MATERIAL SUPPLIED:
----
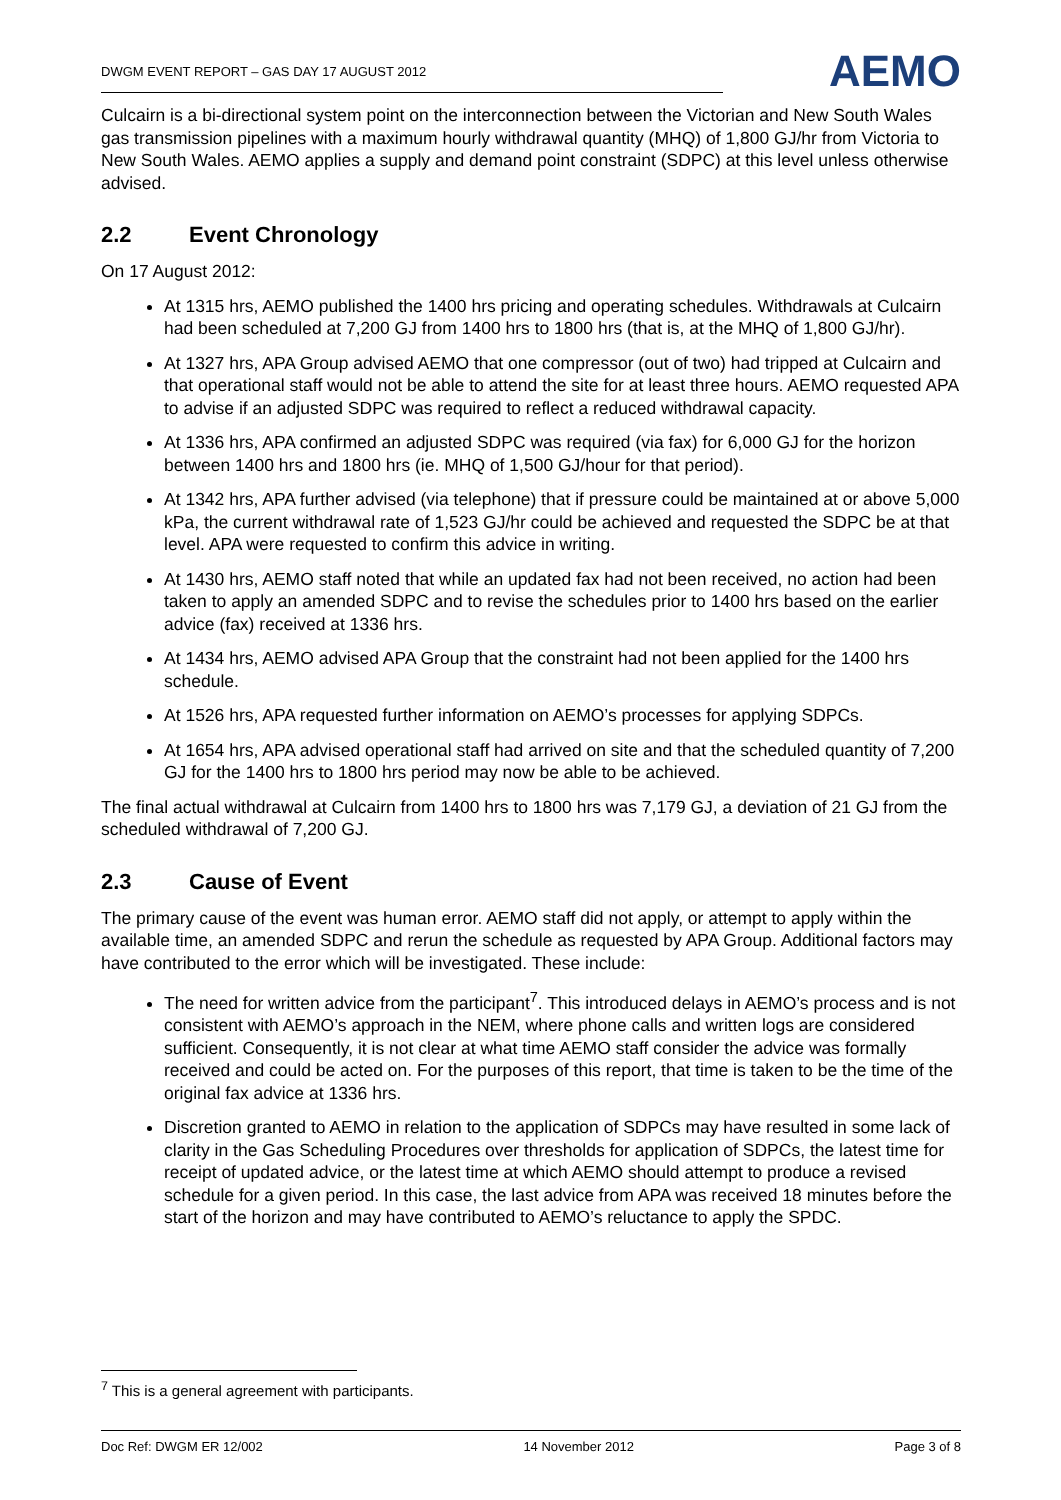DWGM EVENT REPORT – GAS DAY 17 AUGUST 2012
AEMO
Culcairn is a bi-directional system point on the interconnection between the Victorian and New South Wales gas transmission pipelines with a maximum hourly withdrawal quantity (MHQ) of 1,800 GJ/hr from Victoria to New South Wales. AEMO applies a supply and demand point constraint (SDPC) at this level unless otherwise advised.
2.2 Event Chronology
On 17 August 2012:
At 1315 hrs, AEMO published the 1400 hrs pricing and operating schedules. Withdrawals at Culcairn had been scheduled at 7,200 GJ from 1400 hrs to 1800 hrs (that is, at the MHQ of 1,800 GJ/hr).
At 1327 hrs, APA Group advised AEMO that one compressor (out of two) had tripped at Culcairn and that operational staff would not be able to attend the site for at least three hours. AEMO requested APA to advise if an adjusted SDPC was required to reflect a reduced withdrawal capacity.
At 1336 hrs, APA confirmed an adjusted SDPC was required (via fax) for 6,000 GJ for the horizon between 1400 hrs and 1800 hrs (ie. MHQ of 1,500 GJ/hour for that period).
At 1342 hrs, APA further advised (via telephone) that if pressure could be maintained at or above 5,000 kPa, the current withdrawal rate of 1,523 GJ/hr could be achieved and requested the SDPC be at that level. APA were requested to confirm this advice in writing.
At 1430 hrs, AEMO staff noted that while an updated fax had not been received, no action had been taken to apply an amended SDPC and to revise the schedules prior to 1400 hrs based on the earlier advice (fax) received at 1336 hrs.
At 1434 hrs, AEMO advised APA Group that the constraint had not been applied for the 1400 hrs schedule.
At 1526 hrs, APA requested further information on AEMO’s processes for applying SDPCs.
At 1654 hrs, APA advised operational staff had arrived on site and that the scheduled quantity of 7,200 GJ for the 1400 hrs to 1800 hrs period may now be able to be achieved.
The final actual withdrawal at Culcairn from 1400 hrs to 1800 hrs was 7,179 GJ, a deviation of 21 GJ from the scheduled withdrawal of 7,200 GJ.
2.3 Cause of Event
The primary cause of the event was human error. AEMO staff did not apply, or attempt to apply within the available time, an amended SDPC and rerun the schedule as requested by APA Group. Additional factors may have contributed to the error which will be investigated. These include:
The need for written advice from the participant<sup>7</sup>. This introduced delays in AEMO’s process and is not consistent with AEMO’s approach in the NEM, where phone calls and written logs are considered sufficient. Consequently, it is not clear at what time AEMO staff consider the advice was formally received and could be acted on. For the purposes of this report, that time is taken to be the time of the original fax advice at 1336 hrs.
Discretion granted to AEMO in relation to the application of SDPCs may have resulted in some lack of clarity in the Gas Scheduling Procedures over thresholds for application of SDPCs, the latest time for receipt of updated advice, or the latest time at which AEMO should attempt to produce a revised schedule for a given period. In this case, the last advice from APA was received 18 minutes before the start of the horizon and may have contributed to AEMO’s reluctance to apply the SPDC.
<sup>7</sup> This is a general agreement with participants.
Doc Ref: DWGM ER 12/002 14 November 2012 Page 3 of 8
----
THE TASK:
Scan the records above for the string "constraint", then copy each line where it turns up.

COMPLETED EXERCISE:
Culcairn is a bi-directional system point on the interconnection between the Victorian and New South Wales gas transmission pipelines with a maximum hourly withdrawal quantity (MHQ) of 1,800 GJ/hr from Victoria to New South Wales. AEMO applies a supply and demand point constraint (SDPC) at this level unless otherwise advised.
At 1434 hrs, AEMO advised APA Group that the constraint had not been applied for the 1400 hrs schedule.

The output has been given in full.